Episode 22

Chris Oliver: Building a Rails empire

With Chris Oliver,
July 29, 2025

What we talked about

Chris Oliver, Rails Luminary and Founder of GoRails, Hatchbox, and Jumpstart, explores his path from open source Ubuntu contributions to leading Rails innovation. He reveals insights on building community-driven projects and mastering public speaking to inspire developers worldwide.

Show notes

Chris Oliver built GoRails by spending three months unable to record a single usable video, then forcing himself to record and delete something every day until he got better. That same pattern of confronting personal limitations head-on runs through everything he has built, from a dial-up offline package manager that ended up on a US government air-gapped server to a suite of Rails tools used by thousands of developers worldwide.

What we covered

  • His first major open source project, Carricks, was a GUI tool to download Ubuntu packages offline using a flash drive at school and dial-up at home. It got 150,000 downloads, was featured in Linux Journal, and was used by a person in South Africa setting up a computer lab and by someone in the US government on an air-gapped server, connections Chris had no idea were happening when he built it.
  • GoRails nearly died in its first year: after quitting consulting cold turkey in 2014 with nine months of savings, he sold two courses at $39 each in the first month. The turning point came when someone submitted GoRails to Hacker News on the same day he was interviewing at a Y Combinator startup, and he woke up to 600 consecutive MailChimp notification emails.
  • Jumpstart Rails and his other starter templates came from a personal pattern: he kept rebuilding the same payment and auth logic across multiple apps, extracted it, and figured others would find it useful too. The constraint he learned the hard way is that he only officially maintains payment processors he actually uses, Braintree’s subscription swapping, for instance, requires manually calculating prorations, canceling, creating a new subscription, and applying a prorated coupon code, while Stripe handles it in one call.
  • For Hatchbox, he stopped using third-party API gems for cloud providers like DigitalOcean, Hetzner, and Linode entirely, instead writing plain Ruby API clients using net/http.
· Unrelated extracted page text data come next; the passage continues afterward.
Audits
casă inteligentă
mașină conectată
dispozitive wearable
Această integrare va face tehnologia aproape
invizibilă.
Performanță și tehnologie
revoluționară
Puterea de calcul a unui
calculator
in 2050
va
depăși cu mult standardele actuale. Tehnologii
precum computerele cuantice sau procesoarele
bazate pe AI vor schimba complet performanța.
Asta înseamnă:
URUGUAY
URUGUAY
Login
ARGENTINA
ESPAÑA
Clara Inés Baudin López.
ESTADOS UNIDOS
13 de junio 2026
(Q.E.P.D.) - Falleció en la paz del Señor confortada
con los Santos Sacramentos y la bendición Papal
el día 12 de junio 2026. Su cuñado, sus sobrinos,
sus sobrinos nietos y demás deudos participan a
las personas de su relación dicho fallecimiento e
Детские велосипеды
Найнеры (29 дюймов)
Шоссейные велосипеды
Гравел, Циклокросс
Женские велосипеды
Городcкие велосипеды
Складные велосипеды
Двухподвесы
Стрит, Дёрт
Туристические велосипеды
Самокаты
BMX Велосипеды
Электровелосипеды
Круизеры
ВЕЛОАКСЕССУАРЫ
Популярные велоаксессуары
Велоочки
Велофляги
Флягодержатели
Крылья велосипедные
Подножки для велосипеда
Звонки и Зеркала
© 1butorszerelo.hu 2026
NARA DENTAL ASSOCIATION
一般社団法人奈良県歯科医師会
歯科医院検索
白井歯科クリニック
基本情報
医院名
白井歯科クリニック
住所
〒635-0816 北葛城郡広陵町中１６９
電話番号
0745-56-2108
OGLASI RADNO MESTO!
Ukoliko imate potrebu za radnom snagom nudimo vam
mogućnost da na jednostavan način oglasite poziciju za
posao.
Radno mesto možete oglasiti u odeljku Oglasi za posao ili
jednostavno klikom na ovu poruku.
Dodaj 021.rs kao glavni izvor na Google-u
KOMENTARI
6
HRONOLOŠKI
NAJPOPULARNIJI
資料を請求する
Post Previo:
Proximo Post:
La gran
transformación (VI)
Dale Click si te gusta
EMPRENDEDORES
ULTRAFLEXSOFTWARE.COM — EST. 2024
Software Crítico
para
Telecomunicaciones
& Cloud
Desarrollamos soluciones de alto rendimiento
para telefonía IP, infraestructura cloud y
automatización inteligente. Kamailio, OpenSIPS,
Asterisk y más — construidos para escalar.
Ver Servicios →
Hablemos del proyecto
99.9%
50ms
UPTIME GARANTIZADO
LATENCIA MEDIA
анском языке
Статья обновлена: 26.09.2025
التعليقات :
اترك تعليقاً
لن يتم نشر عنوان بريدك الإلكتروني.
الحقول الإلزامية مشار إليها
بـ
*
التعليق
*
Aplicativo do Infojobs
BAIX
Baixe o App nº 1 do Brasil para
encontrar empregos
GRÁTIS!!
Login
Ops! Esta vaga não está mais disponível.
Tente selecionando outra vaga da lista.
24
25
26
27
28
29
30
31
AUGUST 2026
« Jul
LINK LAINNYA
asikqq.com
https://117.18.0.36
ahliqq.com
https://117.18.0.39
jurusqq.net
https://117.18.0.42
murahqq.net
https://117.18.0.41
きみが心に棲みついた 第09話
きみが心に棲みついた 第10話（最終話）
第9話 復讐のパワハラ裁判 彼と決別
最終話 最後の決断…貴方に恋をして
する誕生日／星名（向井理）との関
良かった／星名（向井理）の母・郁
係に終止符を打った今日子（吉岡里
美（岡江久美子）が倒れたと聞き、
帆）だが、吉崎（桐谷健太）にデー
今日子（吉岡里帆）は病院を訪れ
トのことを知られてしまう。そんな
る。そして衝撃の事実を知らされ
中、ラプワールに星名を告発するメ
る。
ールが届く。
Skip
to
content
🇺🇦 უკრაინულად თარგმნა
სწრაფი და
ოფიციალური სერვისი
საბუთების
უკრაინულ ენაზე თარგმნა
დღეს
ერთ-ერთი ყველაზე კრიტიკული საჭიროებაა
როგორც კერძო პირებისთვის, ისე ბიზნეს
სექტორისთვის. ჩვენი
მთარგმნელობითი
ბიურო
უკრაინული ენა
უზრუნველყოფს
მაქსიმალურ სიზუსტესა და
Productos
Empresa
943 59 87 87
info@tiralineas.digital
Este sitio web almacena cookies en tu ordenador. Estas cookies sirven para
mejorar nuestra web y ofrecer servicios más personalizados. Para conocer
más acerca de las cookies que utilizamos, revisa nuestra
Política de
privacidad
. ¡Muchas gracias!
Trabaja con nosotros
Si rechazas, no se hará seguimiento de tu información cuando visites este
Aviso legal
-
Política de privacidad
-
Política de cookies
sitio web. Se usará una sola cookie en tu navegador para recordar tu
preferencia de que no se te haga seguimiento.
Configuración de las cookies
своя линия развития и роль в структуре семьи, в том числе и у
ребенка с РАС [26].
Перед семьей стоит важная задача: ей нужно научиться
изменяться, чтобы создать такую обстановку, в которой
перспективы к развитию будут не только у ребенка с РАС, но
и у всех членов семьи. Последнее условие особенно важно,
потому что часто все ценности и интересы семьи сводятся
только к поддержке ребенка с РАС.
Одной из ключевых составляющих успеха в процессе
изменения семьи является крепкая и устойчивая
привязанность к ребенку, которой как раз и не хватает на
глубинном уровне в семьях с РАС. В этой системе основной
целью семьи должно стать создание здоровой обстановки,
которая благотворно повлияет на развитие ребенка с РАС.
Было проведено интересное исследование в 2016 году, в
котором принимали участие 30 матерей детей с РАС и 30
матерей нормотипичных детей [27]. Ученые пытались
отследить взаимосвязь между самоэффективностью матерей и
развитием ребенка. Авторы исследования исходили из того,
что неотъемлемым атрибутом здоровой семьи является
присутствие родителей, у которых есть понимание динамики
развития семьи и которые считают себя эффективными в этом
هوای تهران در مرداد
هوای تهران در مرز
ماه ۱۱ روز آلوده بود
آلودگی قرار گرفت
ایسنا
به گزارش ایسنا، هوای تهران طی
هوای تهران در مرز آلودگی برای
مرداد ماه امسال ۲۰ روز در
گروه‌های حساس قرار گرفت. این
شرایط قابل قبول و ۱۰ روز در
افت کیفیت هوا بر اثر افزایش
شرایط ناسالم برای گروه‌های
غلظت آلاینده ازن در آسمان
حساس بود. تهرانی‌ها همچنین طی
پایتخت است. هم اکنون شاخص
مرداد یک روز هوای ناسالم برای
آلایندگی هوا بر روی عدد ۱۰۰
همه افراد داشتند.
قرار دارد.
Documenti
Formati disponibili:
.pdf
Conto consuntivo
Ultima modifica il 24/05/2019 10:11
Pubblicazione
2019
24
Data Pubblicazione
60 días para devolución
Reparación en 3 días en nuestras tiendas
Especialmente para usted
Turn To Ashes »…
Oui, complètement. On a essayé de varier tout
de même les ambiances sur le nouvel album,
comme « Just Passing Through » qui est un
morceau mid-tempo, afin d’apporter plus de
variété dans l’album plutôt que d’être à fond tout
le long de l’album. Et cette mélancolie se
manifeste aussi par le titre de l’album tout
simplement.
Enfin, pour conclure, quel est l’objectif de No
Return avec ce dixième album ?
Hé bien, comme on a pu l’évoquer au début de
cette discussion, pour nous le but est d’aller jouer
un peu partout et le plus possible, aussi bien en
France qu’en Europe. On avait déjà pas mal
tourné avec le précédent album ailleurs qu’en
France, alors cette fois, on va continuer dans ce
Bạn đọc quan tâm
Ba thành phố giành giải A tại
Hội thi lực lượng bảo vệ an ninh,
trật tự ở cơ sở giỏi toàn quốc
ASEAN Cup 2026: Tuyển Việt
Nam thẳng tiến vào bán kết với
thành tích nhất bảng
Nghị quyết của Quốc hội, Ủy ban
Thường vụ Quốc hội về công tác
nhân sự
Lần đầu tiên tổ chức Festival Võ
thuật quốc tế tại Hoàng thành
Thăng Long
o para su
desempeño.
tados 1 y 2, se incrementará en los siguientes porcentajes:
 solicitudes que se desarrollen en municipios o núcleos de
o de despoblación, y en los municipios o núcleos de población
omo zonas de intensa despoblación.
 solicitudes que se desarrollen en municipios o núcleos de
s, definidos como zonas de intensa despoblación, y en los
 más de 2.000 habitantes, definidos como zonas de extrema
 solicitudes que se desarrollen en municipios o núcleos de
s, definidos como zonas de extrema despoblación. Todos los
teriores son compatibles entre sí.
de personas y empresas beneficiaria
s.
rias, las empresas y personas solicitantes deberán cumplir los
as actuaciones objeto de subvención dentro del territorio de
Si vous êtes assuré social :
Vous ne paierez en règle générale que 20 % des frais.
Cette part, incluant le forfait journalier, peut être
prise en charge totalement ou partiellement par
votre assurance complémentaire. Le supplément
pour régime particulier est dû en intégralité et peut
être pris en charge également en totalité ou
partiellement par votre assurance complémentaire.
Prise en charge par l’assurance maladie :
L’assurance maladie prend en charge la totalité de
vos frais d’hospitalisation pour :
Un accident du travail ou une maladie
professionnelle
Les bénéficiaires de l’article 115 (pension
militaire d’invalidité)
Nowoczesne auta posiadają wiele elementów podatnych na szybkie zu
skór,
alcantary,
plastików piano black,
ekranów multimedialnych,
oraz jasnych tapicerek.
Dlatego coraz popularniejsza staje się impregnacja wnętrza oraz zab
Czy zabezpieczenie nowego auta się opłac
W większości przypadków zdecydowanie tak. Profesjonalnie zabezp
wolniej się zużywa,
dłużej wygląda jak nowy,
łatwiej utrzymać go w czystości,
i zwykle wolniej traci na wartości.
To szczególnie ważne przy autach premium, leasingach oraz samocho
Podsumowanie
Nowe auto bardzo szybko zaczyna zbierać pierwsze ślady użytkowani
The reasoning: he only needs the create-server feature of each, the external gems have inconsistent interfaces, and if he doesn’t maintain them personally they become liabilities when APIs change.
  • He was awarded the Rails Luminary Award at Rails World in Amsterdam, and failed to eat a single meal both days of the conference because people kept stopping him to talk. He considers the conference the highest-value Rails networking available and plans to speak at the Amsterdam edition again this year.
  • Chris describes his business as self-feeding: everything he learns building Go Rails or Hatchbox becomes a screencast, every shared component gets extracted into Jumpstart, and Jumpstart goes back into all his apps, meaning he maintains a portfolio of projects with minimal redundant effort as a one-person operation.

About Chris

Chris Oliver is the creator of GoRails (a Rails screencast library), Hatchbox (zero-pain Rails deployment), and Jumpstart (a Rails starter template), and is a co-host of the Remote Ruby podcast. He has been building Rails tools and teaching developers full-time since 2014.


Episode 22 of the PreVetted Podcast.